Footage of federal prosecutor Duane “Dak” Kees when he hosted a town hall, warning parents about online dangers facing kids (YouTube screengrab via KNWA).
U.S. Attorney Duane “Dak” Kees has resigned from a role overseeing the ethics of federal judges, a reported move that comes roughly four years after he stepped down from the U.S. Attorney’s office in Arkansas amid a probe into his allegedly improper intimate relationship with a subordinate.
The allegations underpinning the scandal that prompted his first resignation were laid out in detail in a newly-released Justice Department Office of the Inspector General (OIG) report and first reported by The Intercept on Tuesday.
The outlet reported that after publication, a spokesperson for Arkansas Attorney General Tim Griffin disclosed that Kees “is resigning his position on the Judicial Discipline and Disability Commission.”
The attorney general’s office did not immediately respond to Law&Crime’s request for comment.
According to the 16-page report from the OIG, Kees had an “intimate relationship” with a subordinate employee that began in early February 2018. Both admitted to becoming “fast friends,” before Kees said they started “flirting and having inappropriate conversations” and “trading stories of their (and others’) sexual experiences.”

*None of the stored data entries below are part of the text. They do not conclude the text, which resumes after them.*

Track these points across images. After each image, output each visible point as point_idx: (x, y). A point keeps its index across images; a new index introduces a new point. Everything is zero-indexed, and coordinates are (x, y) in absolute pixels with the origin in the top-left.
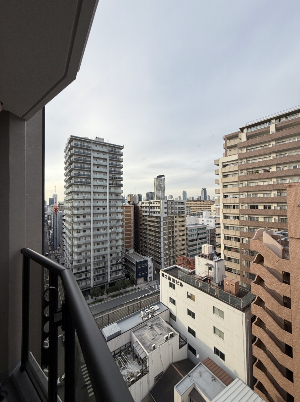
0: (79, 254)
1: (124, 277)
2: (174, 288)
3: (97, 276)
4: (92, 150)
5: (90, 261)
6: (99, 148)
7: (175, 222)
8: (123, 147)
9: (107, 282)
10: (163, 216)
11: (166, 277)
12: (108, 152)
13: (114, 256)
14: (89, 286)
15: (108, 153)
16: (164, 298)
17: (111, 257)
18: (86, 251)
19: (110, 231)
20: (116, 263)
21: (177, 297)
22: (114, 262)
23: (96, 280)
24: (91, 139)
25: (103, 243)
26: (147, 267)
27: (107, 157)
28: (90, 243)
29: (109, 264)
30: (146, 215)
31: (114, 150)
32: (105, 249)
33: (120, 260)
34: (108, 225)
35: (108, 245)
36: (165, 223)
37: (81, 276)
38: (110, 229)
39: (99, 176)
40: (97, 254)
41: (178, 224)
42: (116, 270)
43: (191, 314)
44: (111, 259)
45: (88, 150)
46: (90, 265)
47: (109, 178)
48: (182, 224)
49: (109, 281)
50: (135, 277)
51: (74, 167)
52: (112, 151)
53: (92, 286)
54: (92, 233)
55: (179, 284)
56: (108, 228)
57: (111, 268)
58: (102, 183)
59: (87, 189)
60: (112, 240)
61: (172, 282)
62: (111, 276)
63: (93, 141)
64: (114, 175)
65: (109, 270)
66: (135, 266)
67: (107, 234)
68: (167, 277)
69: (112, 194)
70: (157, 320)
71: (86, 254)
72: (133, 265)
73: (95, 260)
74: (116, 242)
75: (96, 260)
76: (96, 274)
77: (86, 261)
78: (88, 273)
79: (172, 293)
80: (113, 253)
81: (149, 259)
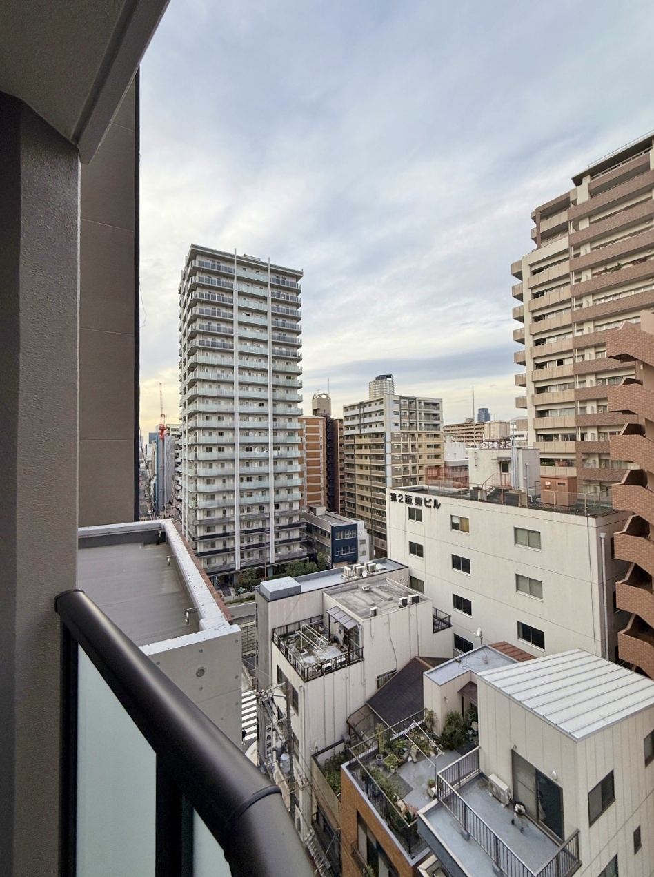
0: (210, 497)
1: (305, 557)
2: (420, 519)
3: (247, 547)
4: (236, 278)
5: (232, 514)
6: (250, 274)
7: (417, 446)
8: (302, 273)
9: (268, 563)
10: (390, 429)
11: (400, 501)
12: (269, 283)
13: (283, 508)
14: (232, 567)
15: (269, 285)
16: (397, 549)
17: (277, 510)
18: (223, 492)
19: (275, 453)
20: (287, 524)
21: (426, 535)
22: (284, 522)
23: (246, 557)
24: (233, 253)
25: (260, 479)
26: (355, 540)
27: (267, 293)
28: (233, 476)
29: (272, 524)
30: (353, 435)
31: (281, 279)
32: (265, 490)
33: (296, 520)
34: (269, 439)
35: (270, 482)
36: (396, 447)
37: (213, 545)
38: (275, 449)
39: (249, 333)
40: (247, 500)
41: (423, 450)
42: (287, 538)
43: (461, 564)
44: (277, 514)
45: (226, 277)
46: (233, 523)
47: (273, 339)
48: (436, 451)
49: (272, 561)
50: (329, 561)
51: (200, 312)
52: (278, 281)
53: (238, 567)
54: (237, 453)
55: (432, 504)
56: (271, 447)
57: (277, 535)
58: (257, 348)
59: (226, 360)
60: (278, 473)
61: (414, 506)
62: (276, 551)
63: (238, 257)
64: (282, 333)
65: (272, 539)
66: (329, 537)
67: (268, 459)
68: (402, 499)
69: (278, 374)
70: (381, 582)
71: (224, 498)
72: (325, 535)
73: (243, 514)
74: (288, 478)
75: (245, 513)
76: (246, 544)
77: (224, 512)
78: (229, 539)
79: (415, 530)
80: (282, 502)
81: (360, 524)
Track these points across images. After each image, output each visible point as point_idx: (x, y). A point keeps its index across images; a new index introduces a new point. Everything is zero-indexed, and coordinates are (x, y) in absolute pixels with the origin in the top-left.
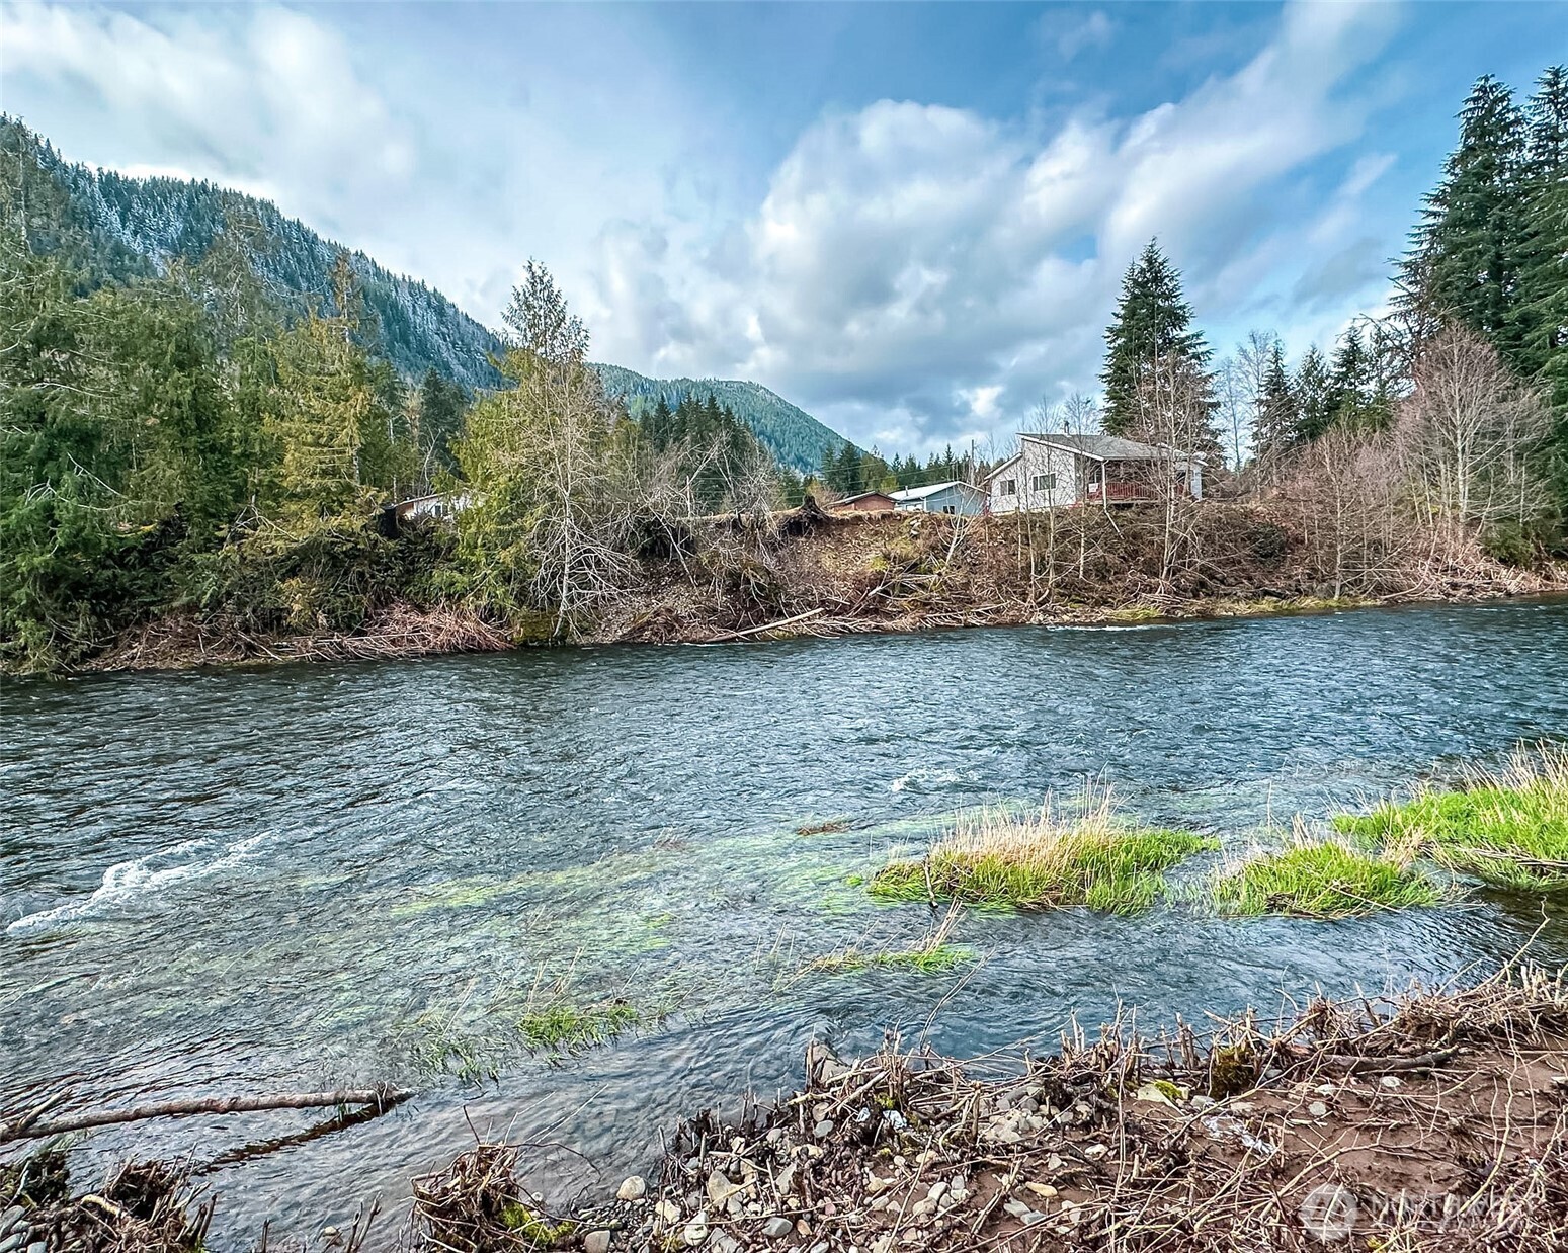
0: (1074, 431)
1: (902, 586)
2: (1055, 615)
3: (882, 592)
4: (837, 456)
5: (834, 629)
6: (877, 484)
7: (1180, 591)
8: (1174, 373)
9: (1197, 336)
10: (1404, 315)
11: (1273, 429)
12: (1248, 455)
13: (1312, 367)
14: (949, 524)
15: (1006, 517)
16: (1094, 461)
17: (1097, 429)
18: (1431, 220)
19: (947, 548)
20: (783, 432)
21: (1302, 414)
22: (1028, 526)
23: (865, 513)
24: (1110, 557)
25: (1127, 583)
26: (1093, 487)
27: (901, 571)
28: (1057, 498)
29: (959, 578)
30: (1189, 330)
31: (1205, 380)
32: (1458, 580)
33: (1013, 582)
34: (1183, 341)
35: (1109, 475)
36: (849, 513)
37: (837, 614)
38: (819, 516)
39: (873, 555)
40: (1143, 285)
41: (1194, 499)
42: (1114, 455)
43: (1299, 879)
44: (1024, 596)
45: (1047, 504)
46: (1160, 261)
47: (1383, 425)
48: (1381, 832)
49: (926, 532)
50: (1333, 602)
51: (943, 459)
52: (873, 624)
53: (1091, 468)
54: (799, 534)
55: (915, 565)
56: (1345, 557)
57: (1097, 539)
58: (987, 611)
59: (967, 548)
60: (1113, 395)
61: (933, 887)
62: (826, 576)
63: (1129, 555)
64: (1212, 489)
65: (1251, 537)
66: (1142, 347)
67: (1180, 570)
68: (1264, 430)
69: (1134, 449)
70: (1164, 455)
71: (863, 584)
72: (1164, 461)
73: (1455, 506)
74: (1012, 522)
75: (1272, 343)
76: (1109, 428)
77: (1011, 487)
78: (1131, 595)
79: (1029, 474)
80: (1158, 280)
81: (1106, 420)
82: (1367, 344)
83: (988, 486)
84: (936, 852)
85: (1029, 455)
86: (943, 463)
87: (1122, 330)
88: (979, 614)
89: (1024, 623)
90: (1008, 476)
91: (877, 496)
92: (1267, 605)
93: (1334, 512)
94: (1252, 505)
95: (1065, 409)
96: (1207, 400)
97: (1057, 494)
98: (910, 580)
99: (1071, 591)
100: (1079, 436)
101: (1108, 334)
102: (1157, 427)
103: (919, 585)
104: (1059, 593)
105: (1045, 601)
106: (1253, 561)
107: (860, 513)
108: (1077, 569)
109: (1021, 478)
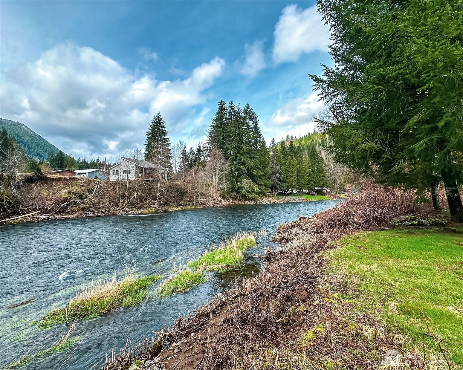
0: (136, 158)
1: (75, 203)
2: (127, 212)
3: (66, 205)
4: (55, 155)
5: (44, 219)
6: (70, 167)
7: (161, 204)
8: (162, 147)
9: (168, 139)
10: (208, 143)
11: (183, 164)
12: (178, 170)
13: (192, 151)
14: (94, 182)
15: (114, 181)
16: (141, 167)
17: (142, 159)
18: (213, 124)
19: (93, 190)
20: (32, 143)
21: (189, 162)
22: (121, 184)
23: (63, 177)
24: (143, 195)
25: (147, 202)
26: (140, 175)
27: (75, 197)
28: (130, 177)
29: (96, 200)
30: (167, 137)
31: (169, 150)
32: (215, 202)
33: (115, 202)
34: (165, 139)
35: (145, 172)
36: (56, 176)
37: (46, 213)
38: (43, 176)
39: (64, 192)
40: (157, 123)
41: (165, 180)
42: (146, 166)
43: (179, 282)
44: (118, 206)
45: (127, 178)
46: (161, 118)
47: (204, 166)
48: (197, 265)
49: (86, 184)
50: (193, 207)
51: (96, 161)
52: (62, 216)
53: (140, 169)
54: (32, 182)
55: (81, 195)
56: (196, 196)
57: (140, 190)
58: (105, 211)
59: (100, 191)
60: (147, 150)
61: (68, 316)
62: (43, 199)
63: (148, 194)
64: (169, 178)
65: (177, 191)
66: (155, 139)
67: (161, 199)
68: (182, 164)
69: (151, 165)
70: (159, 168)
71: (58, 202)
72: (159, 169)
73: (215, 186)
74: (115, 183)
75: (184, 144)
76: (146, 159)
77: (117, 172)
78: (148, 205)
79: (122, 169)
80: (160, 123)
81: (145, 156)
82: (202, 148)
83: (109, 171)
84: (71, 301)
85: (122, 164)
86: (96, 162)
87: (151, 133)
88: (102, 212)
89: (117, 214)
90: (115, 169)
91: (69, 171)
92: (180, 208)
93: (194, 186)
94: (178, 183)
95: (134, 152)
96: (170, 155)
97: (130, 175)
98: (78, 200)
99: (131, 204)
100: (137, 160)
101: (147, 133)
102: (157, 160)
103: (82, 202)
104: (128, 205)
105: (124, 207)
106: (178, 197)
107: (61, 176)
108: (134, 198)
109: (119, 170)
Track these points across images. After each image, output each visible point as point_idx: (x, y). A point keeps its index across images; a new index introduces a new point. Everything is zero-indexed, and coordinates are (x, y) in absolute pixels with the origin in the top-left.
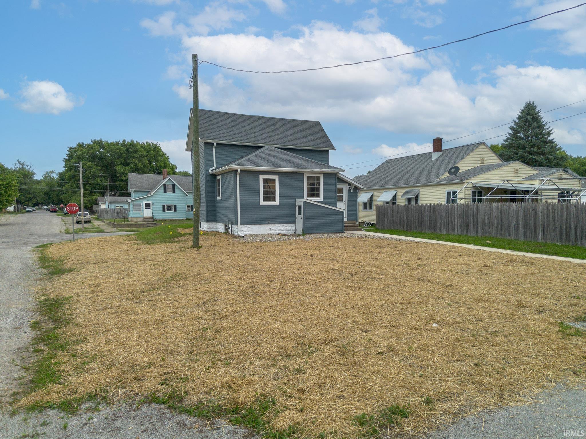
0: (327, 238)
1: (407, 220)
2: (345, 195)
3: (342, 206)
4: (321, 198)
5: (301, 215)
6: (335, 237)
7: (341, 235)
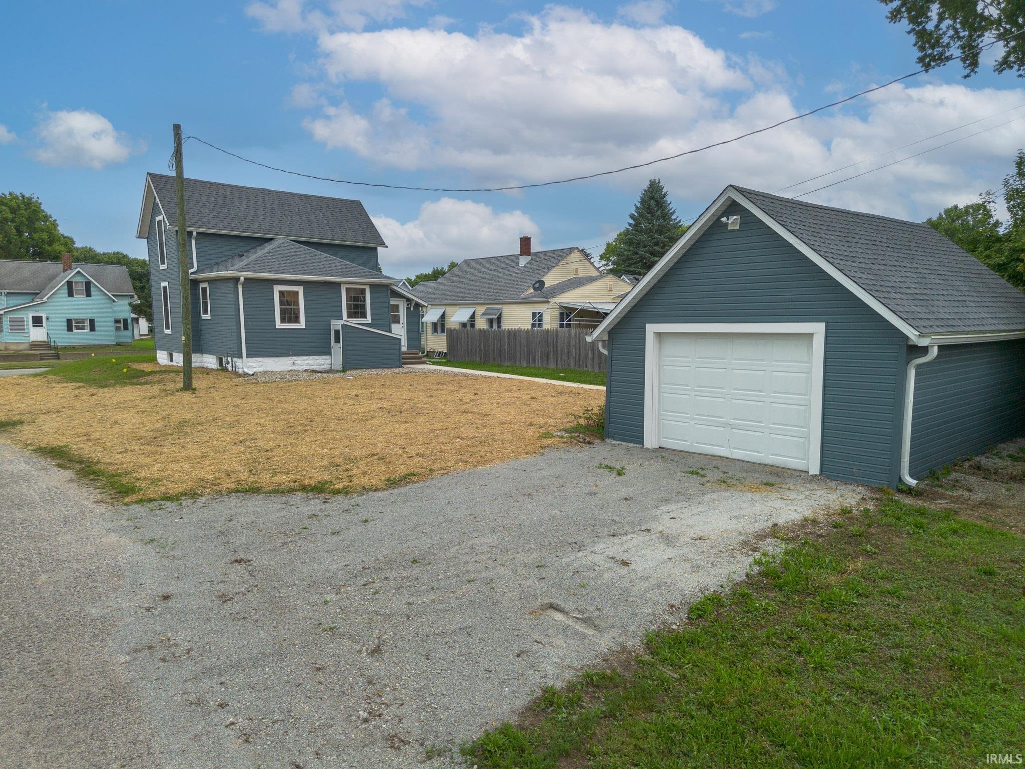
0: (377, 374)
1: (485, 349)
2: (402, 314)
3: (399, 330)
4: (368, 320)
5: (339, 343)
6: (389, 373)
7: (397, 370)
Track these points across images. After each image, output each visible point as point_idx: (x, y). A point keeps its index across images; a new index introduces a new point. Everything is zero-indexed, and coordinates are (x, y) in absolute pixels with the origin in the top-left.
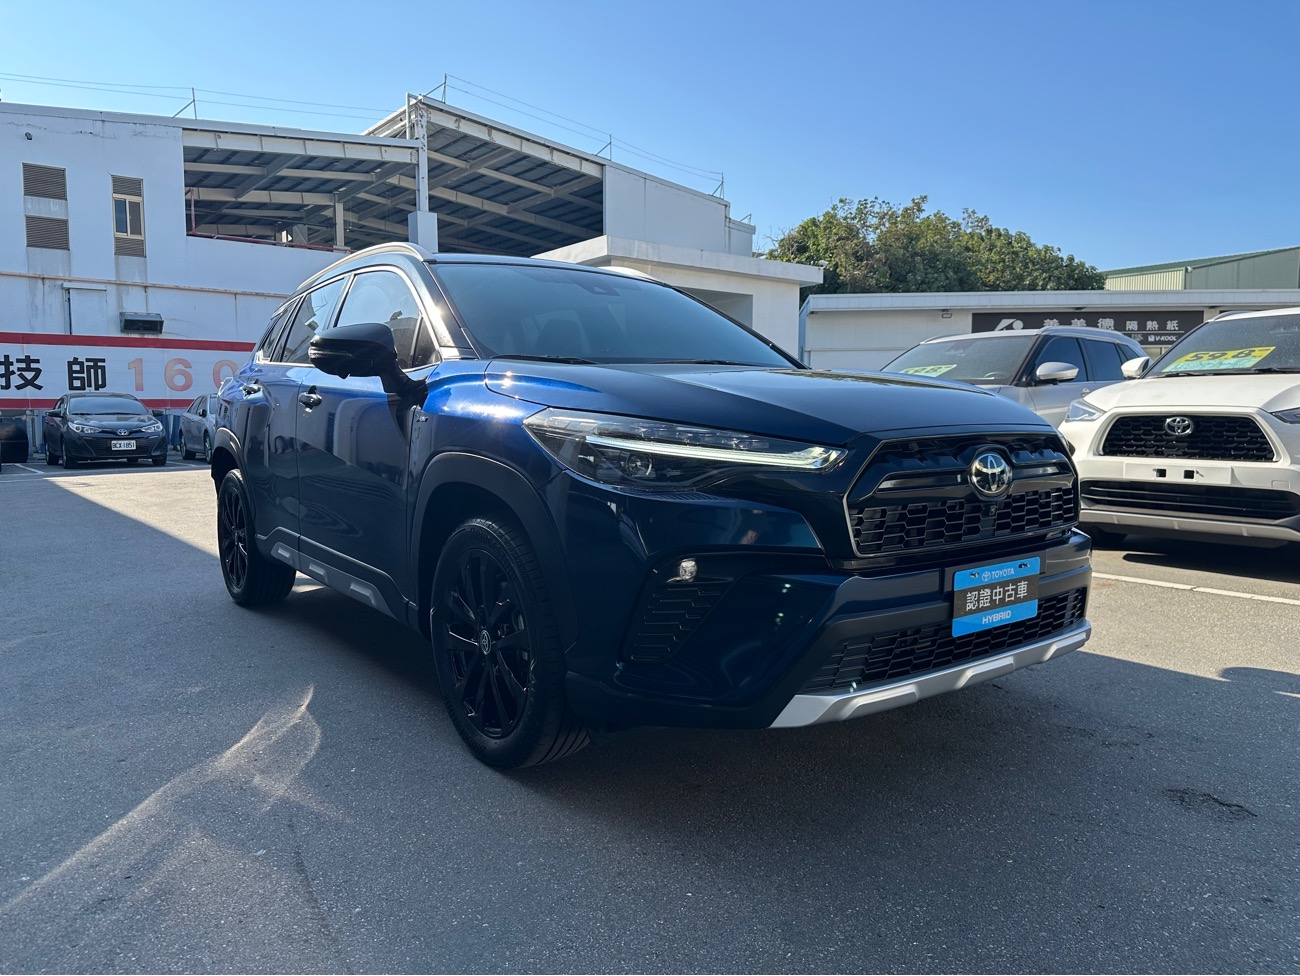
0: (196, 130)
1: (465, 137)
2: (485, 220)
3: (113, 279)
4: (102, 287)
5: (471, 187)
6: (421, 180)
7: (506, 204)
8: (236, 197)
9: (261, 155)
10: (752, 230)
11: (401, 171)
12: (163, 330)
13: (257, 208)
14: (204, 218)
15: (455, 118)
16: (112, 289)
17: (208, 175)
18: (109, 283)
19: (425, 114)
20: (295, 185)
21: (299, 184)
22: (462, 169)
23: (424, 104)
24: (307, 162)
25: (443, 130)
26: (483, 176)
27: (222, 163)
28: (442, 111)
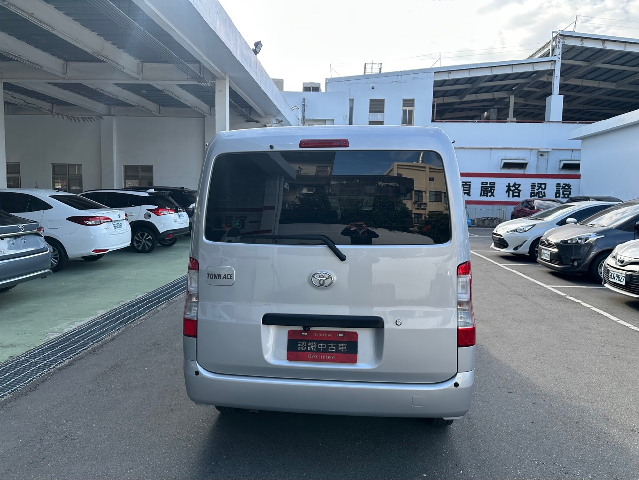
0: (440, 72)
1: (587, 49)
2: (601, 93)
5: (591, 76)
6: (555, 78)
7: (615, 82)
11: (545, 75)
15: (581, 39)
17: (448, 91)
19: (562, 41)
21: (491, 89)
22: (586, 66)
23: (561, 35)
24: (494, 78)
25: (573, 47)
26: (600, 68)
27: (453, 85)
28: (572, 37)
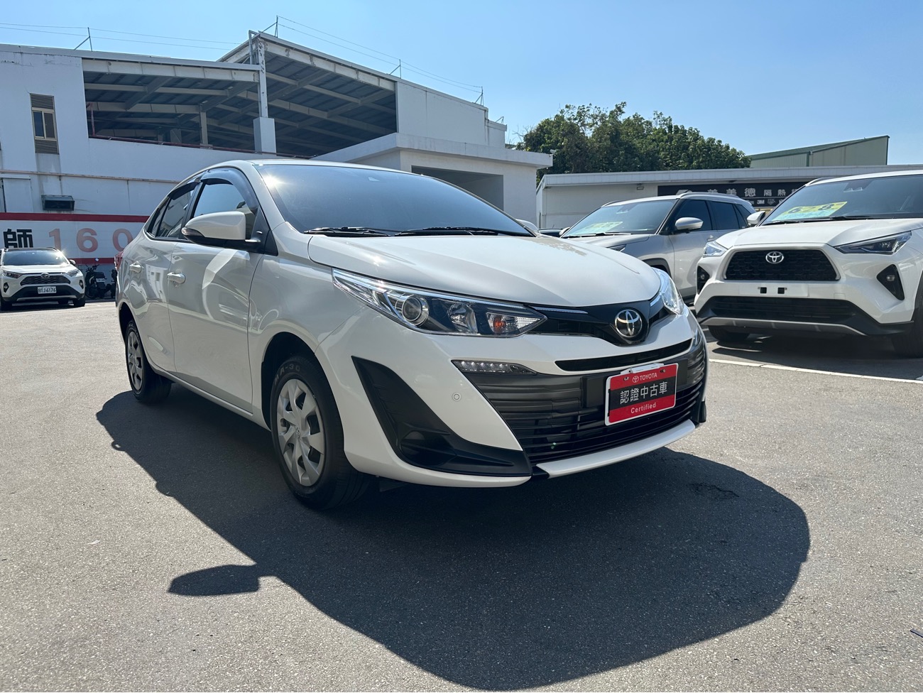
0: (92, 59)
1: (293, 62)
2: (311, 123)
3: (35, 170)
4: (27, 177)
5: (299, 99)
6: (262, 94)
7: (326, 111)
8: (126, 109)
9: (142, 77)
10: (504, 128)
11: (248, 88)
12: (75, 208)
13: (142, 117)
14: (101, 125)
15: (285, 48)
16: (35, 178)
17: (104, 92)
18: (32, 173)
19: (263, 46)
20: (170, 99)
21: (172, 99)
22: (293, 86)
23: (262, 38)
24: (177, 82)
25: (277, 57)
26: (309, 91)
27: (113, 83)
28: (275, 43)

The woman, whose name was redacted from the report, told the inspector that she initially resisted sharing her personal stories but felt “she had to because he was ‘the lead law enforcement officer’ in the area.”
The flirting turned into “sexual touching in the office or elevator at the end of the day” and “[Redacted] said that she let Kees kiss her because Kees was a friend, and she did not want to hurt his feelings. [Redacted] said Kees ‘asked’ for a kiss every other week until she stopped kissing him around September 2018.”
The federal prosecutor said he only kissed her three to four times.
The woman said she knew what Kees would expect when, at the end of the day, he would “close the blinds in his office and would stand in the doorway and invite her in,” the report states. Kees also allegedly told the woman he wasn’t looking for a relationship “outside of the work place.”
When the inspector general probed whether the subordinate felt like if she didn’t comply with his solicitations that she may lose her job, she responded that as a U.S. Attorney, Kees “could remove her any time he wanted” and she knew if she didn’t kiss him “it would have ruined their friendship and ‘hurt his feelings.””
“I turned him down more than I accepted,” she told the inspector general.
She also told investigators that at one point while riding in an elevator together, when she refused his advances, he remarked: “You do know I’m in charge of your promotions, right?”
Kees told investigators he didn’t recall saying this.
Kees and his subordinate had stopped their relationship before a Justice Department rule for U.S. Attorneys was formally established barring relationships between supervisors and employees, the DOJ OIG report points out. But the OIG also highlights: Kees was “warned,” just like other federal prosecutors at their orientation, that such relationships were prohibited.
The former federal prosecutor stepped down from the U.S. Attorney’s Office in Arkansas in 2020 and then, in 2023 he was appointed to the Judicial Discipline and Disability Commission. According to The Associated Press, with the details of the now years-old probe resurfacing and Kees’ second resignation complete, another appointee to the commission has already been put into place.
Patrick Harris, who serves as the director of advocacy for the University of Arkansas at Little Rock William H. Bowen School of Law, will replace Kees.